Dentists complete advanced residency program
July 21, 2011
FORT SILL, Okla. -- During a two-week humanitarian mission in May, four Fort Sill Army dental students treated more than 250 children in an impoverished area. The training was part of their curriculum in the Comanche Advanced Education in General Dentistry-1 year program -- a post-doctoral level training for new Army dentists.
"Every child had gross tooth decay and multiple lesions that needed to be cared for," said Capt. John Brady, dental resident. "I got an appreciation on how to treat children and the different techniques to use. And, we gave them instruction on how to prevent the problems."
Brady was one of eight Fort Sill dentists who completed the Comanche AEGD resident program. The captains graduated July 15 during a ceremony at the Graham Resiliency Training Center.
"It's a great program," said Brady, who graduated from Tufts University in 2010 and who will be stationed at Fort Riley, Kan. "The mentors and the support staff helped us grow to become dentists."
Each year Comanche AEGD takes eight recent dental-school graduates and puts them through a challenging academic and clinical course, said Col. Bernard Hennessy, Fort Sill Dental Activity Comanche AEGD program director.
"Our goal is to produce a dentist who is capable of working independently, say, in a deployed or remote area," he said. "The program probably gives the dentists a five-year advantage over their classmates who didn't do this training after dental school."
The Army trains about 48 dentists annually through its AEGD scholarship program at seven forts, he said. At Sill, the training covers prosthodontics (crown, dentures, bridge work); endodontics (root canals); periodontics (gums, gum diseases); oral maxillofacial surgery (extractions, dental trauma); and restorative (fillings, cosmetic dentistry).
The residents spent about two months immersed in each specialty treating patients at some of Fort Sills' five dental clinics. Working with mentors, the residents were closely monitored and evaluated until their skill levels were shown to be proficient.
Hennessy described the 2011 class as "very talented."
"It's amazing to us mentors how really bright these young men and women are," he said. "They work hard, and they've been a joy to be around."
Capt. Sasha Smith, a graduate of the Georgia Health Sciences University, School of Dental Medicine, said the AEGD program also taught her about leadership roles and working with others.
"I worked not only with my classmates, but assistants and mentors," she said. "A lot of teamwork evolved during the program."
She said she was looking forward to working as a brigade dentist at Fort Drum, N.Y.
During the graduation ceremony, Fort Sill DENTAC Commander Col. Mary Jo Corbett noted the symbolism of the graduation date and the spirit of the resident program to its namesake people.
"The fifteenth of July is celebrated as Comanche Chief's Day, you will note that there is a full moon today," she said.

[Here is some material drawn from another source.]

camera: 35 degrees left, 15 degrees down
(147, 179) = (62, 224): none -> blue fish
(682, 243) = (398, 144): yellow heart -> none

The dental students were involved in a triad of centennial celebrations during their yearlong residency here, Corbett said.
First was the Army Dental Corps, then came the field artillery school and the community is still celebrating the anniversary of the death of the last and greatest Comanche chief, Quanah Parker, she said.
"You have been formed in the red dirt of Oklahoma, you've been molded into shape and fired up by the leadership of the Fires Center of Excellence in the leaders you are today," Corbett said to the graduates.
Keynote speaker Col. Priscilla Hamilton, U.S. Army Dental Command commander at Fort Sam Houston, Texas, said the new dentists earned the 9D special skill identifier and are the backbone of deployment dentistry.
"You are absolutely essential in those isolated areas ... you will earn your keep," said Hamilton, a 1982 graduate of the Comanche AEGD program.
Capt. Eric Sexton, a University of Oklahoma dental school graduate, said one of the most challenging parts of the program was learning to become an Army officer while simultaneously attending a doctoral-level program.
"It's a very real AEGD program with the same academic and clinical rigors in a civilian program, and you add to that a whole new lifestyle that the Army represents," said Sexton, who will remain at Fort Sill.
During the ceremony all the graduates were awarded the Army Achievement Medal. The other graduates were Capts. Abby Boschert, Philip Buckler, Chad Coombs, Jesse Hall and Stephen Peterman.